*It's an understatement to say that the potential wordplay for "Thai" is vast.
It took nearly 33 years, but I'm finally coming around to Thai food. I don't know why I resisted that cuisine for so long. I like (reasonably) spicy foods, I love color, and I'm definitely excited when any form of sweetness creeps into an entree. Thai food is all of those things and so much more!
My first attempt at homemade Thai food was this pork loin. I was excited to find this recipe because it doesn't contain any type of curry, a family of spices which I have not yet come to enjoy in any capacity. I love peanut butter, though, in both sweet and savory applications. Ginger is SO aromatic and unique, and it's wonderful in this dish.
This sauce is fantastic and I fully intend to use it again and again, on chicken, toast,
Peanutty Thai Pork
Based on this recipe
- 1 (1-2 pound) pork tenderloin
- Salt and pepper, to taste
- 1/4 cup orange marmalade
- 1/2 teaspoon garlic powder
- 1/4 teaspoon ginger
- 1/4 teaspoon ground cumin
- 1/4 cup soy sauce
- 2 tablespoons vinegar
- 3 tablespoons creamy peanut butter
- 1 tablespoon lime juice
- 1/4 cup orange juice
- 1/2 teaspoon crushed red pepper flakes
- 1/2 teaspoon ground black pepper
- 1 tablespoon vegetable oil
- 1 teaspoon cornstarch
Combine marmalade, garlic powder, ginger, cumin, soy sauce, vinegar, peanut butter, lime juice, orange juice, crushed red pepper, and black pepper in a small bowl. Whisk until smooth.

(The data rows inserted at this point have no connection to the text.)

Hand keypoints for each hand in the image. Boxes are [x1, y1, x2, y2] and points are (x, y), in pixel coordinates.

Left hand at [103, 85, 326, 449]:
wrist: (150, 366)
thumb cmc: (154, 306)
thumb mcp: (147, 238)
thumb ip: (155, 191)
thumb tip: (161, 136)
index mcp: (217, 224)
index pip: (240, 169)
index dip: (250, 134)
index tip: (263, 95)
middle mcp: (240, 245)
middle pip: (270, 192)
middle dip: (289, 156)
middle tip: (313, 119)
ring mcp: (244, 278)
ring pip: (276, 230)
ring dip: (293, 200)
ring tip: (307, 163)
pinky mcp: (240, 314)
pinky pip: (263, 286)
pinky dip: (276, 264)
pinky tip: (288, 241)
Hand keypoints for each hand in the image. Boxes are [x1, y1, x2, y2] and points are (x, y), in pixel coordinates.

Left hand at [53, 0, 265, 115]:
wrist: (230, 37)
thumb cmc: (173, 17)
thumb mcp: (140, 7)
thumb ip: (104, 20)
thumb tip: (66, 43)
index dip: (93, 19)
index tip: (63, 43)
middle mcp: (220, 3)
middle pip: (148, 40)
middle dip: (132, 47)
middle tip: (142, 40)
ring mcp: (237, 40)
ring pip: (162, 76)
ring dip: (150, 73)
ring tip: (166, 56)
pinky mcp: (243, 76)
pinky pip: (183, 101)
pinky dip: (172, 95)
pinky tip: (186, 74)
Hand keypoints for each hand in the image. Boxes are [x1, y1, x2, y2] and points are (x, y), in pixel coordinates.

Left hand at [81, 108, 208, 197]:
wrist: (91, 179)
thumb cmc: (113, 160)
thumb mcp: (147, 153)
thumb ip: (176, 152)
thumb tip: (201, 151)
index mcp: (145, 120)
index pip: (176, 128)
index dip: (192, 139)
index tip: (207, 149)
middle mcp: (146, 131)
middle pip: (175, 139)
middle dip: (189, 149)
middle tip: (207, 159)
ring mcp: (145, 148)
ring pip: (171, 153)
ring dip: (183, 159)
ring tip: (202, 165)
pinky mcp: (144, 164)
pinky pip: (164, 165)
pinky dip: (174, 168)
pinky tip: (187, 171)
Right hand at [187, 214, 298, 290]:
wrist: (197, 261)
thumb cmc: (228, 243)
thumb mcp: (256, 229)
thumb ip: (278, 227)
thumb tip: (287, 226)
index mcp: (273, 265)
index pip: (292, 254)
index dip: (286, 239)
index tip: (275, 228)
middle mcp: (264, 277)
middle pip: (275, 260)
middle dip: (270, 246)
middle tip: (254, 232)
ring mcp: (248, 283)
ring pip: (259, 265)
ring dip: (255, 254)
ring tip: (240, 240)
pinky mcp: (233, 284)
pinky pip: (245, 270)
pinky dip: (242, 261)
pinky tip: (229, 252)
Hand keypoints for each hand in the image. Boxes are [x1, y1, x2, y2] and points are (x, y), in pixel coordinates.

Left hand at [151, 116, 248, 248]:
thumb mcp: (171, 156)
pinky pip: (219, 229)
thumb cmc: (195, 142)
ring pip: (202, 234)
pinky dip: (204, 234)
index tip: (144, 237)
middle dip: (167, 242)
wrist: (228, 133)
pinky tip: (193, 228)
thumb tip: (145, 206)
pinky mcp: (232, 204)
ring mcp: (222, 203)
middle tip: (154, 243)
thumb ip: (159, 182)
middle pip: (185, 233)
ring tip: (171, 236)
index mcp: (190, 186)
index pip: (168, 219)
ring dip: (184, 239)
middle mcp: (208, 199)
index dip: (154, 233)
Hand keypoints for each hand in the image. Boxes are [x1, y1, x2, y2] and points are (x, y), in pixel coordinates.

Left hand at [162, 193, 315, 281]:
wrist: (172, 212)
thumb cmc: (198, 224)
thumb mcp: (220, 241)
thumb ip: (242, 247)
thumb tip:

Season the pork tenderloin with salt and pepper and place it in gallon-sized resealable plastic bag. Add the marinade. Squeeze the air out of the bag and seal.

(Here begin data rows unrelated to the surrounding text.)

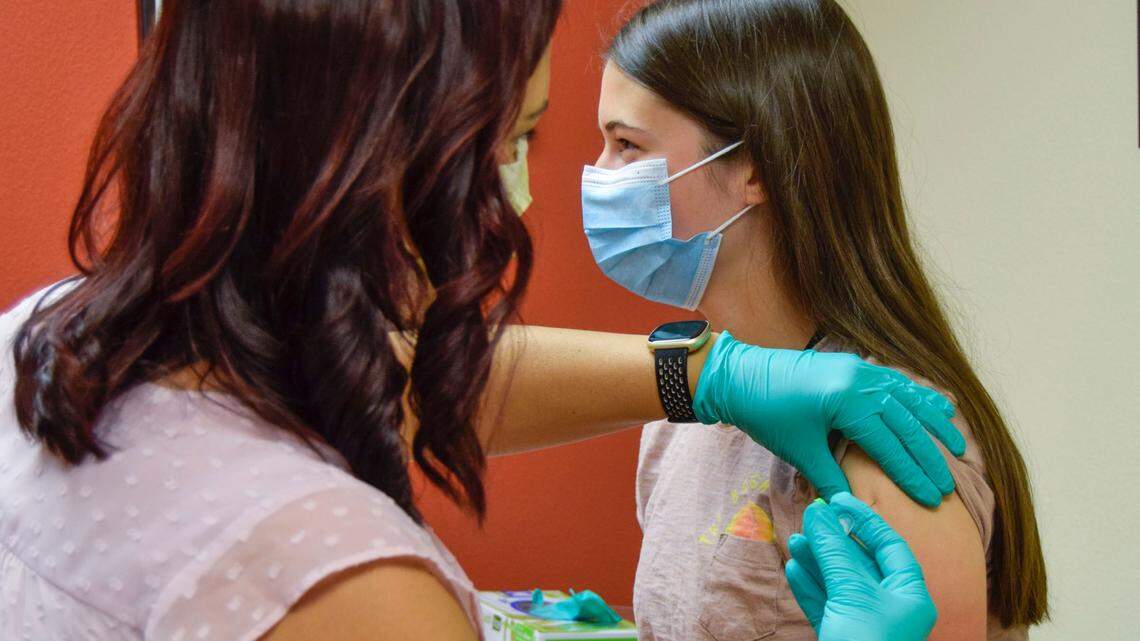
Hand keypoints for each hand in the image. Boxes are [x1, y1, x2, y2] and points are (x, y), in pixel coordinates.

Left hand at [692, 331, 963, 505]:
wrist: (740, 376)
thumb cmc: (766, 414)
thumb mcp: (800, 451)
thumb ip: (831, 478)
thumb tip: (851, 510)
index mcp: (847, 402)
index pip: (889, 445)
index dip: (911, 474)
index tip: (931, 498)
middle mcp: (860, 380)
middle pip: (906, 423)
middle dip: (928, 456)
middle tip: (948, 485)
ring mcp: (859, 368)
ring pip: (908, 398)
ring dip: (933, 423)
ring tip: (958, 446)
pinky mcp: (853, 364)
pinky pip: (895, 380)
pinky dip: (918, 395)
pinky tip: (938, 406)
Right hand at [785, 493, 936, 640]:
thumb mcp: (852, 593)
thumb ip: (835, 551)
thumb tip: (819, 514)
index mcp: (909, 595)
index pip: (890, 545)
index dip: (865, 520)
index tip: (839, 499)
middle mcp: (890, 607)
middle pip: (860, 561)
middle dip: (833, 539)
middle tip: (810, 516)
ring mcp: (863, 623)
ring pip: (838, 582)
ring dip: (816, 559)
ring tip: (795, 540)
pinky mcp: (840, 636)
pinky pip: (825, 604)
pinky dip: (809, 585)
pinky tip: (794, 567)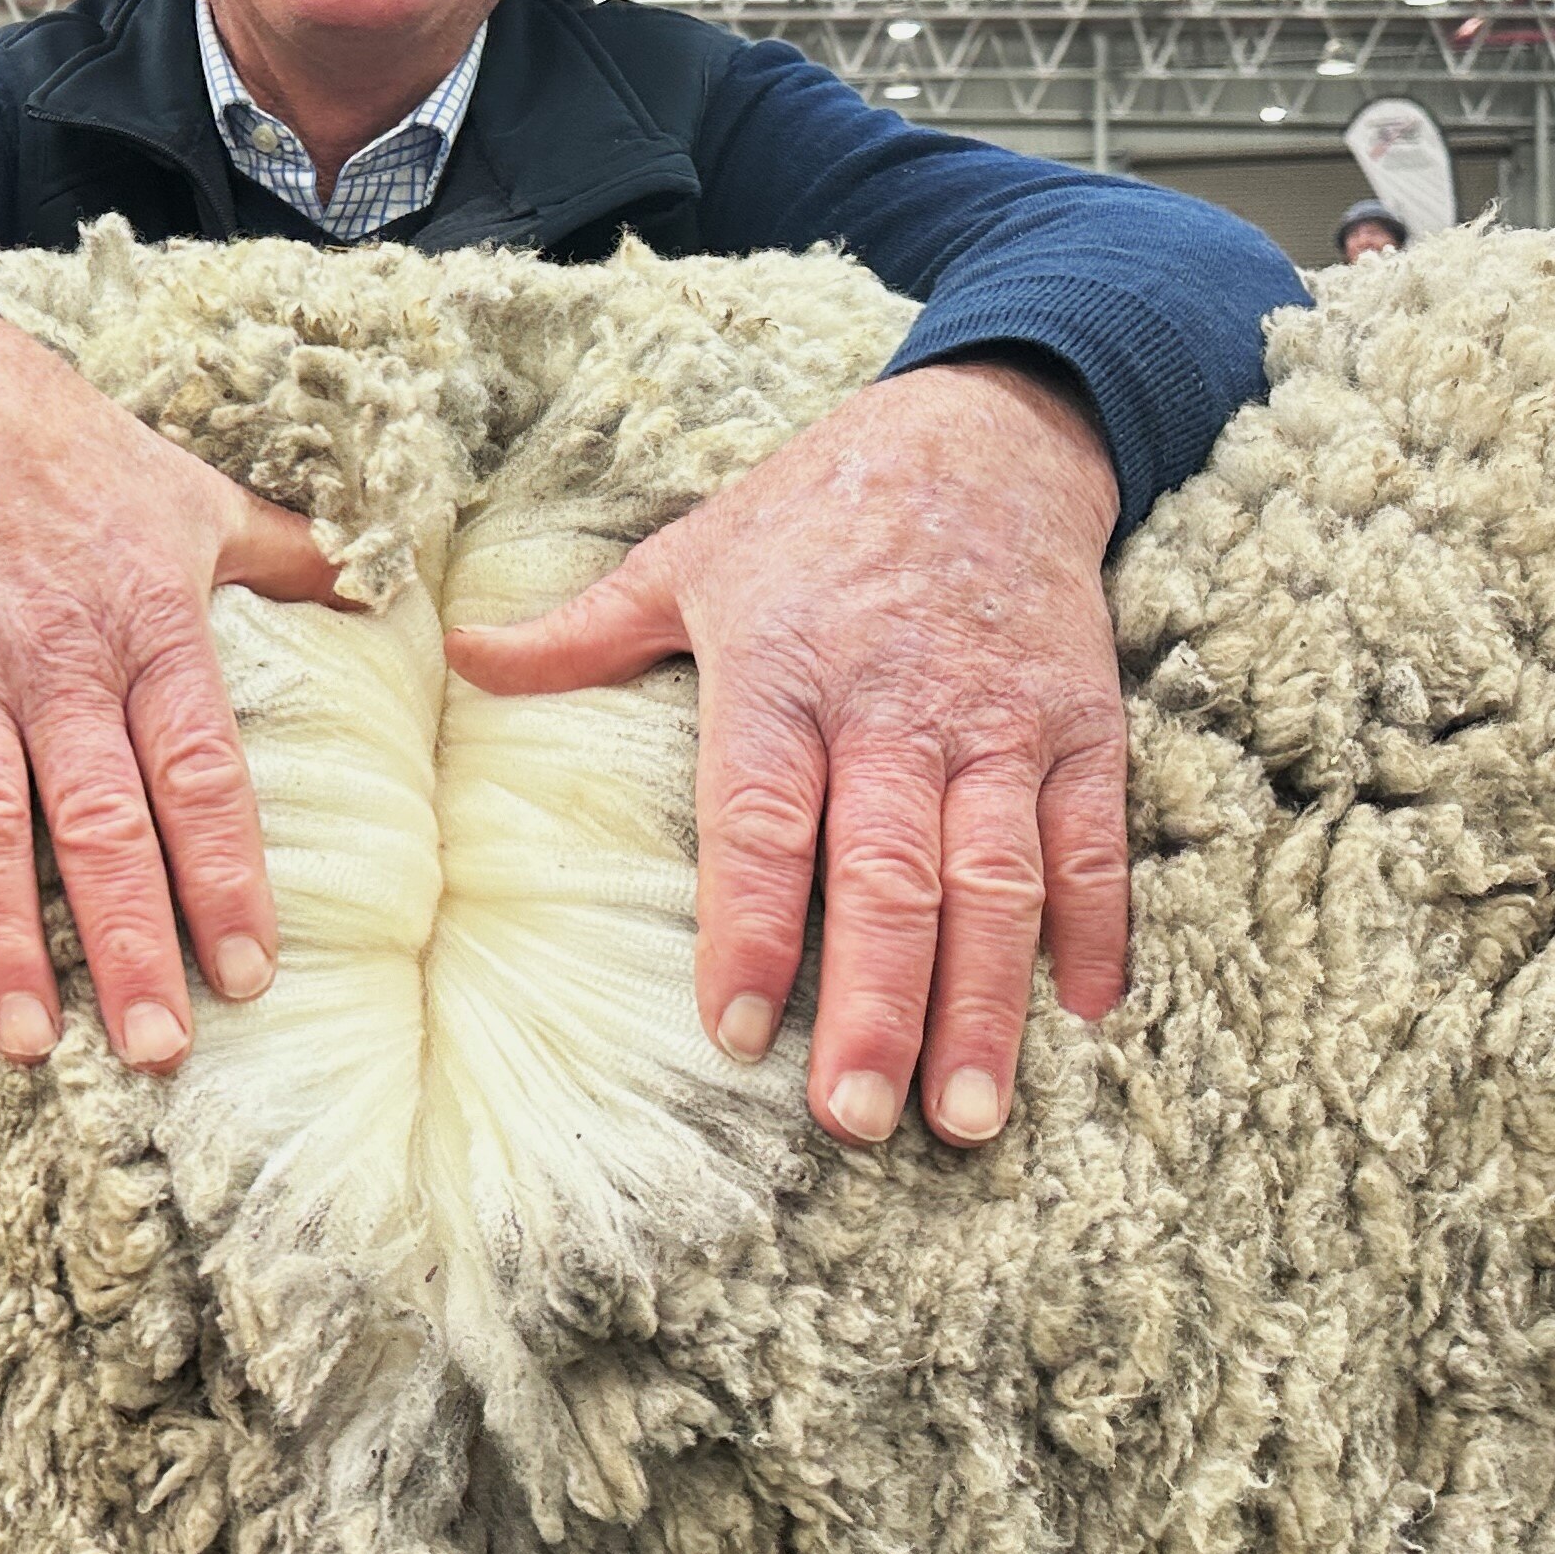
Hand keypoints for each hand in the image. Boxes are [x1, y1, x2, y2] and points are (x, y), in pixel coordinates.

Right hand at [0, 293, 345, 1068]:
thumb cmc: (79, 455)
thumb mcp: (199, 498)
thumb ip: (296, 558)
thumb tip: (397, 599)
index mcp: (150, 623)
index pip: (201, 770)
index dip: (225, 875)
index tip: (249, 973)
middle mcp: (56, 655)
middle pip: (97, 816)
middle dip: (127, 936)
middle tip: (154, 1047)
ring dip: (0, 932)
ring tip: (25, 1037)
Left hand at [445, 357, 1126, 1148]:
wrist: (983, 433)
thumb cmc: (816, 511)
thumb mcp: (690, 557)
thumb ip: (582, 631)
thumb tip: (458, 657)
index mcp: (785, 673)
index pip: (762, 821)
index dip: (748, 927)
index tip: (734, 1032)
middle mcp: (894, 708)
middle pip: (886, 876)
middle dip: (876, 1006)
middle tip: (857, 1119)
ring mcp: (997, 721)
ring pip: (995, 881)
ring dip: (984, 1002)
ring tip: (966, 1114)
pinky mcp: (1081, 722)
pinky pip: (1092, 839)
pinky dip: (1096, 925)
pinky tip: (1086, 1010)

Refrigerate and let marinade for at least 30 minutes, or up to 8 hours.
Preheat oven to 425 degrees F. Heat the vegetable oil in large oven-proof skillet (like cast iron) over medium-high heat until shimmering.

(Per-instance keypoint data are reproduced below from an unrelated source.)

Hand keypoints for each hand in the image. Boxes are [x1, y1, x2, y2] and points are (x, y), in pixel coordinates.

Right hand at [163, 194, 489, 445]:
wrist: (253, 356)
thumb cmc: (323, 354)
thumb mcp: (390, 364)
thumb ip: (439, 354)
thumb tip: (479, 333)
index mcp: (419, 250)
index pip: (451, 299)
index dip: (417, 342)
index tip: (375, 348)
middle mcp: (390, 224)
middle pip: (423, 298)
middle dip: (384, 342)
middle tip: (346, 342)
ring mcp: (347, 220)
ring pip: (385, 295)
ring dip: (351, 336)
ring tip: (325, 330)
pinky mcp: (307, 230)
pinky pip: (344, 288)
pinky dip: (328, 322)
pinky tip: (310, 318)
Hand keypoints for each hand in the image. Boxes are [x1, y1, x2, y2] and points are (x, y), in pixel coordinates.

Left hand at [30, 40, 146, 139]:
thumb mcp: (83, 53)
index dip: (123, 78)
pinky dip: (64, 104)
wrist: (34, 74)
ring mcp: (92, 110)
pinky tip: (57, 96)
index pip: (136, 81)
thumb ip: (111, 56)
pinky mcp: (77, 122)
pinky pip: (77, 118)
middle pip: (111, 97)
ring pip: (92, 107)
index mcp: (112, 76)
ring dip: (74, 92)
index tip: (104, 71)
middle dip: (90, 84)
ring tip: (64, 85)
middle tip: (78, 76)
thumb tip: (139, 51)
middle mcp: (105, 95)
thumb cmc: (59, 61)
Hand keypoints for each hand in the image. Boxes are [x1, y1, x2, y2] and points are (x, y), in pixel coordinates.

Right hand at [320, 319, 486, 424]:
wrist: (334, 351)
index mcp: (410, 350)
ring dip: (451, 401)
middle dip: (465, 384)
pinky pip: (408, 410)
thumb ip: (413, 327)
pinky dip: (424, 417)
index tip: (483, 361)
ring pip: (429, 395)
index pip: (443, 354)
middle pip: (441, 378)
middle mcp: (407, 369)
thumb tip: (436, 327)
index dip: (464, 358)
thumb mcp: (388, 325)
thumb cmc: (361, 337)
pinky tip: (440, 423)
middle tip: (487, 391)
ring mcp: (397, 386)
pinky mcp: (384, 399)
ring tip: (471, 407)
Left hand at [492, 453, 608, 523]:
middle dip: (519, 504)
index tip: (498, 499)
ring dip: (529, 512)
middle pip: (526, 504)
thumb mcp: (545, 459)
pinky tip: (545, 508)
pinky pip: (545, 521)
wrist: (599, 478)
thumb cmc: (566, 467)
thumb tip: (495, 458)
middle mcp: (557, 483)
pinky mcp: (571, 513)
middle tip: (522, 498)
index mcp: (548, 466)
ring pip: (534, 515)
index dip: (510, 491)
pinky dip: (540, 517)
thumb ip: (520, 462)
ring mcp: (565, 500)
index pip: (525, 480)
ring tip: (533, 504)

Add the pork tenderloin, and sear on all sides, until nicely brown, 8-10 minutes total. Place the entire skillet into the preheated oven, and cook for about 10 minutes, or until a meat thermometer registers 130 degrees. Let stand 5-10 minutes before slicing.
While the pork is cooking, pour the marinade into a small saucepan with cornstarch dissolved in 1/4 to 1/2 cup of cold water.
Bring to a boil and simmer until slightly thickened, about 5-10 minutes.
Slice the tenderloin and pour the sauce over top. Sprinkle with chopped cilantro for garnish if desired.